[PROBLEM] In the records below, find the line with "Johannes Chrysostomos predikar" and the line with "om man inte vill gå vägen. Om du". Print both exactly, along with every line between them, and no other line.

[SUPPLIED ENTRIES]
========================

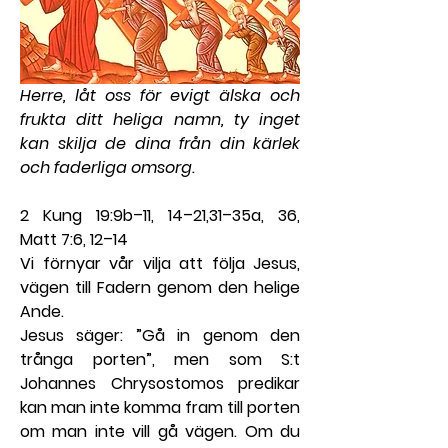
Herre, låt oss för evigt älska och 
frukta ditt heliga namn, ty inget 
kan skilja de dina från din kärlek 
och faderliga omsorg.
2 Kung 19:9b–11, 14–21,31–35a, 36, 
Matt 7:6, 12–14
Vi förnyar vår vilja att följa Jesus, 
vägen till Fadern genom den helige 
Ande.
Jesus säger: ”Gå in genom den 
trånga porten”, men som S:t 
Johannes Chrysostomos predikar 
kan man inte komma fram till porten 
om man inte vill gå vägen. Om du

========================

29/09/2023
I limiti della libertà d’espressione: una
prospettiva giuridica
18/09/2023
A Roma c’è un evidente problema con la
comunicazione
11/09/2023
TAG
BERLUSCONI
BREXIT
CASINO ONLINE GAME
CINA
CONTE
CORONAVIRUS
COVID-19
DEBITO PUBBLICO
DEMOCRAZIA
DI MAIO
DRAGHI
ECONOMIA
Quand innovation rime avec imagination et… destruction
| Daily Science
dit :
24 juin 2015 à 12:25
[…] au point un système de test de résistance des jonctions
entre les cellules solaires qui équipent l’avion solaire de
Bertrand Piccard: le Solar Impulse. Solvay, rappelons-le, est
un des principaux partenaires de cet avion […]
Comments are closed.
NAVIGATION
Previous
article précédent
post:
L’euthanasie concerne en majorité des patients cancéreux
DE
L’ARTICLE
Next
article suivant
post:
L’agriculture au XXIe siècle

========================

[RESULT OF THIS EXERCISE]
Johannes Chrysostomos predikar 
kan man inte komma fram till porten 
om man inte vill gå vägen. Om du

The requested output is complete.